Problems to solve:
[1] Using the text on image labeling methods below, decide whether each statement agrees with it: (a) Boland's method requires the original unlabeled image to decode the label; (b) methods that add the label in the spatial domain have the highest resistance to JPEG compression; (c) at a JPEG quality parameter of 90%, the DCT technique recovered a label with a 14% bit error rate. Answer yes or no for each, quoting the words that decide it.
[2] Name every researcher whose labeling method is mentioned in the text on image labeling methods below.
[3] Carry on the text on image labeling methods below, starting after its final sentence.

Reading text:
- - - - - - -

Boland et al. [11] describe a method that works with different image transforms (DCT, Walsh-Hadamard, Wavelet, Fast Fourier). An image is divided into blocks, the mean of the block is subtracted from each pixel in the block and the remaining values are normalized between -127 and 127. The transform is carried out on the image block and some coefficients are modulated to embed a number of bits, for instance by adding one to a coefficient for bit '1' or subtracting one for bit '0'. A reverse transformation is carried out and the original block is replaced by the labeled one. A disadvantage of this method is that the original unlabeled image is required to decode the label. After JPEG compression, with quality parameter set to 90%, a label could be recovered from an image with a bit error rate of 14% using the DCT transform technique, using other transforms the bit error rates were higher.

3. Evaluation labeling methods

The labeling methods described above can add information to an image in an invisible way, but there is always a trade-off between the size of the label, the resistance to JPEG compression and the effect on the image quality, although estimating the quality degradation due to labeling is a completely subjective matter.
The methods, that add the label in the spatial domain, seem to have the lowest bit capacity and the lowest resistance to JPEG compression (methods of Bender, Pitas and Caronni).
Adding the label in another domain sometimes improves the capacity and the resistance. The use of the DCT transform gives the best results (methods of Zhao, Cox and Boland), obviously because the JPEG algorithm makes use of the same DCT transform. The resistance can be increased further if the quantization step is also taken into account (method of Zhao).

- - - - - - -

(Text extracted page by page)
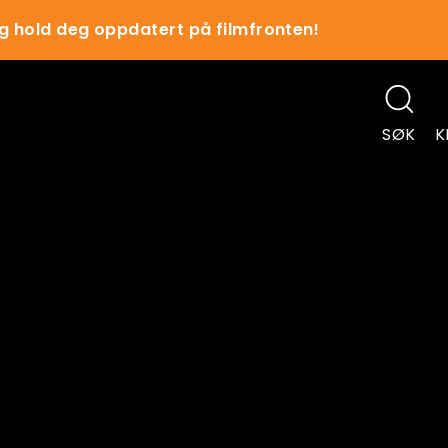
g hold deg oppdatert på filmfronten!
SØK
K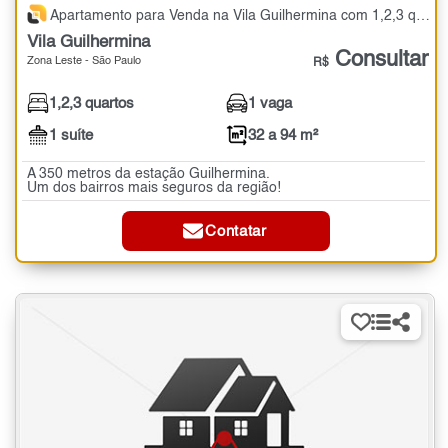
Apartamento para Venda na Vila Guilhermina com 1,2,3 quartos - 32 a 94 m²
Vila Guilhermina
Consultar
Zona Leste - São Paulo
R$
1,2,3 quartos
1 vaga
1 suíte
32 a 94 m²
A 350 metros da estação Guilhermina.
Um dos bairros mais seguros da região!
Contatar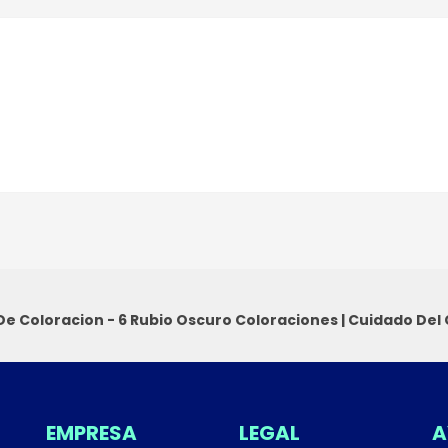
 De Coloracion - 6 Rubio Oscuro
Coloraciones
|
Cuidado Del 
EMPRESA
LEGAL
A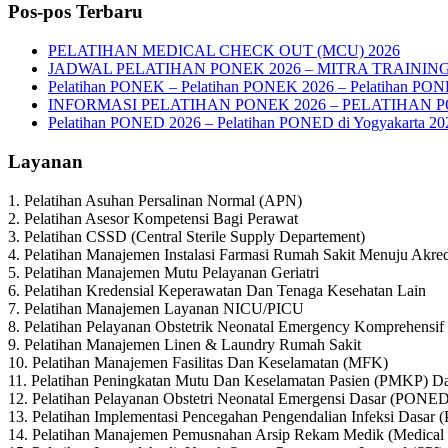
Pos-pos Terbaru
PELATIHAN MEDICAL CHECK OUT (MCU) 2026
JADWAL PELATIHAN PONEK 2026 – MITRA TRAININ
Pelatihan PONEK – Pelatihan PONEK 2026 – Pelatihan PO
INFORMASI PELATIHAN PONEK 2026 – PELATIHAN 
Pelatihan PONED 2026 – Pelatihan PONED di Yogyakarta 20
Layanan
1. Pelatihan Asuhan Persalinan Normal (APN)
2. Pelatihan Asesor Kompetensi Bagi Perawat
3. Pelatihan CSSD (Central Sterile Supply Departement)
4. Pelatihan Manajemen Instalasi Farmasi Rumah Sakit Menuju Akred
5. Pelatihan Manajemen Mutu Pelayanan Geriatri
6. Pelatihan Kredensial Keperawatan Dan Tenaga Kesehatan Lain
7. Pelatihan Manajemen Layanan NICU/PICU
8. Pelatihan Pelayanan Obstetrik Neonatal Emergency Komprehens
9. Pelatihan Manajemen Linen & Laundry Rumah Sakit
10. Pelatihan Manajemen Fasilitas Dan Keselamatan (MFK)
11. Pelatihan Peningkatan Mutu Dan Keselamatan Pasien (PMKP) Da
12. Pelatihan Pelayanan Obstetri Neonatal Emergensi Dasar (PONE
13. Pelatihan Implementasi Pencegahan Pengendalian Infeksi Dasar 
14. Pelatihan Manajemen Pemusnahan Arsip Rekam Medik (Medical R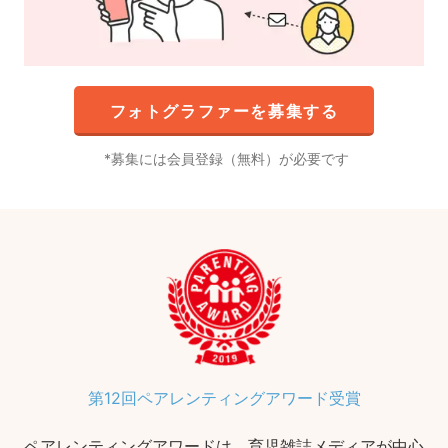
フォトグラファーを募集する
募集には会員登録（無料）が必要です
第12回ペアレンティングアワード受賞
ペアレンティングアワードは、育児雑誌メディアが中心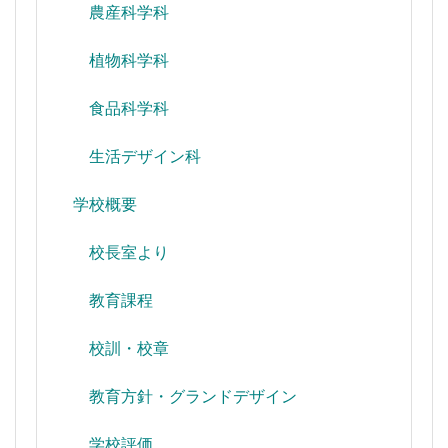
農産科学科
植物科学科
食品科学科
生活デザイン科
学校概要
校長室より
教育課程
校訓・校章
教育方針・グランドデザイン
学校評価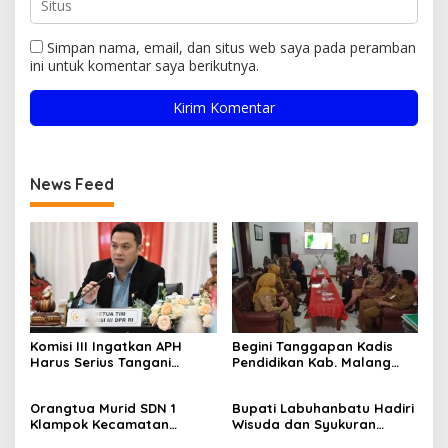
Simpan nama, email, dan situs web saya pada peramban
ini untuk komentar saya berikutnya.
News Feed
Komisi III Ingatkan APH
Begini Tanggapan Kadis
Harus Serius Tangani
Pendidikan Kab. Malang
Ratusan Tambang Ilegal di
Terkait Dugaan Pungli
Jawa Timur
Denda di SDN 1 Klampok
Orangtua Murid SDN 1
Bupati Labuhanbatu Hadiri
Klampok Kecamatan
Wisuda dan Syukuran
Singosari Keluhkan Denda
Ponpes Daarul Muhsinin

- - - - - - -

Answer section:
[1]
(a) Yes: "the original unlabeled image is required to decode the label"
(b) No: "seem to have the lowest bit capacity and the lowest resistance to JPEG compression"
(c) Yes: "a label could be recovered from an image with a bit error rate of 14% using the DCT transform technique"

[2] Boland, Bender, Pitas, Caronni, Zhao, Cox

[3]
If the original unlabeled image can be used together with the labeled one to extract the label, the capacity and the resistance to JPEG compression seem to be higher (methods of Caronni and Cox). In the latter case, the method is also more robust to other attacks, like cropping, rotation, translation, scaling etc. Using the original image some preprocessing can be done before the label is checked. Rotation angles, translation and scale vectors can be estimated and missing parts of the image can be replaced by parts from the original image.

4. Suitable methods for a copy protection system

For the copy protection system described in the introduction, the following requirements must be met:

The only methods which meet these requirements, are the methods of Bender, Pitas and Zhao. However, from these three methods only the last one (Zhao) has a sufficient bit capacity and an acceptable resistance to JPEG compression, the other two must be developed further to achieve the same results. In the next section a proposal is given to extend one of the first methods.
A weak point of the method of Zhao is that the quality of the picture is heavily reduced by a label, which is resistant to JPEG compression up to a quality of 50%. This is illustrated in Figure 1. In the left half of the picture (1a) the unlabeled image and a corresponding zoom view of the shoulder is given. In the right half (1b) the labeled image (quality 50%) and the corresponding zoom view of the shoulder is represented.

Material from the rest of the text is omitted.